_JOB_
Using the listing below, extract each line that has the word "Reset" in it.
##########
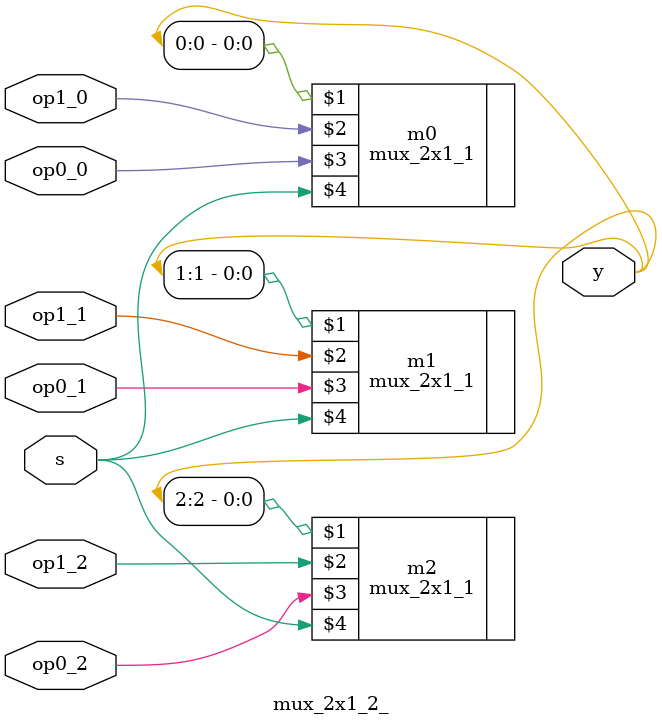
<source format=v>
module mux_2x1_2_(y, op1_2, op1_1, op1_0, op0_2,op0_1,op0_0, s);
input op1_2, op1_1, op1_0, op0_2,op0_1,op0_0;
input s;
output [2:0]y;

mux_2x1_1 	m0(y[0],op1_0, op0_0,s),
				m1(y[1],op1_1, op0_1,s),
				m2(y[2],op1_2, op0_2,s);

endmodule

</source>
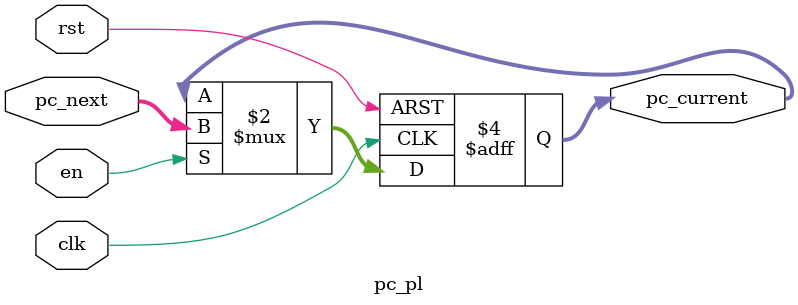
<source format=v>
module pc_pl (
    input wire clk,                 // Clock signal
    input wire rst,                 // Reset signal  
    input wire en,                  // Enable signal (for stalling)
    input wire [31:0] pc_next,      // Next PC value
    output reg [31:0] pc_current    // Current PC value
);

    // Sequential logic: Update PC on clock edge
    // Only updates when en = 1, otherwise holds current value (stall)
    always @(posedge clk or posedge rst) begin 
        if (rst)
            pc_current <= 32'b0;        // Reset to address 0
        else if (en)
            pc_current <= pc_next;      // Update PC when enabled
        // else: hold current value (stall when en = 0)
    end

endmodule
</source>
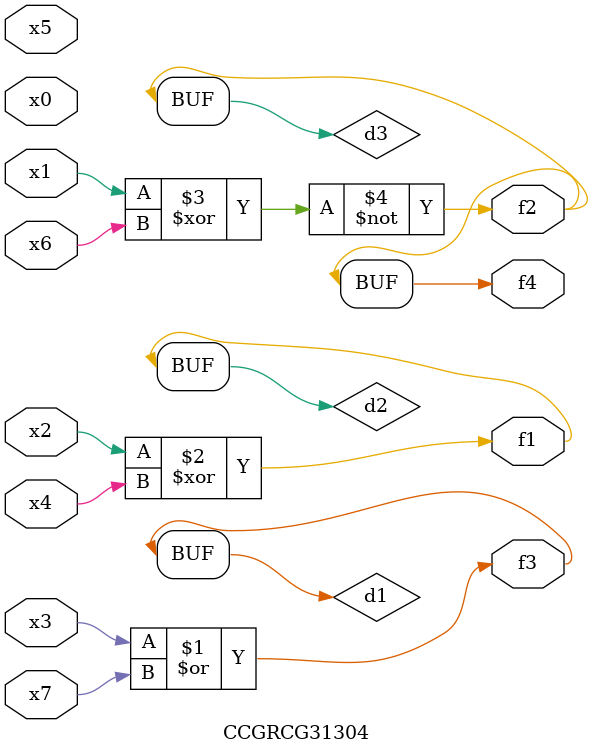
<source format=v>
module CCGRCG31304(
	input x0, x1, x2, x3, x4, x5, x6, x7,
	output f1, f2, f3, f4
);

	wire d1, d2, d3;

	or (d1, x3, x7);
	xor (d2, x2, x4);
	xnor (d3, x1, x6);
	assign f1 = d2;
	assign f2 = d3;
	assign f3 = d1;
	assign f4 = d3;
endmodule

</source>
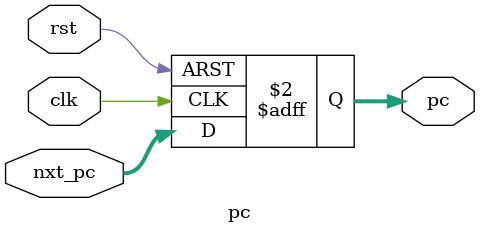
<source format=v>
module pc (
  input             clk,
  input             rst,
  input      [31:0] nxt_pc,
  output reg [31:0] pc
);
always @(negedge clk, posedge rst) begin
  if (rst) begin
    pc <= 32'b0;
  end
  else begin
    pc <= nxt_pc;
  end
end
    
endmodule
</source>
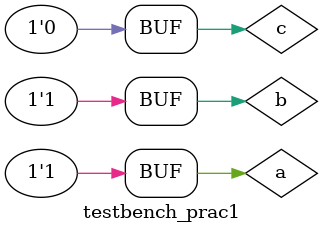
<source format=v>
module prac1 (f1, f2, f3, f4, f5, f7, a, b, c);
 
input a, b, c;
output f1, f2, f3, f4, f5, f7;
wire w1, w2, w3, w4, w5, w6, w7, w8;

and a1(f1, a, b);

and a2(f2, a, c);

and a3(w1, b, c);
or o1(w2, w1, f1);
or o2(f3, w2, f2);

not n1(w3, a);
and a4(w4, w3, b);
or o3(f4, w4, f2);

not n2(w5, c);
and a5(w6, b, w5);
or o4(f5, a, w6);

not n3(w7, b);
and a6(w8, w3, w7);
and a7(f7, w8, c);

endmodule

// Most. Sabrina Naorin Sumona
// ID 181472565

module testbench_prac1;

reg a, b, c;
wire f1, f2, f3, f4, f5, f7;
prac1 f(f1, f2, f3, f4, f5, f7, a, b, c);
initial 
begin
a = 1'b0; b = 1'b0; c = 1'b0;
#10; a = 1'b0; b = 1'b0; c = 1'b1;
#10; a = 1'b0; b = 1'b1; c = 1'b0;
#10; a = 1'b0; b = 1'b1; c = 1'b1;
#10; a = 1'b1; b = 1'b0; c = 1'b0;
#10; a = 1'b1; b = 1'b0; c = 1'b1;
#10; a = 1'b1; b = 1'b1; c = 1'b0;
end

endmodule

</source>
##########
_YOUR RESPONSE_
    input wire rst,                 // Reset signal  
            pc_current <= 32'b0;        // Reset to address 0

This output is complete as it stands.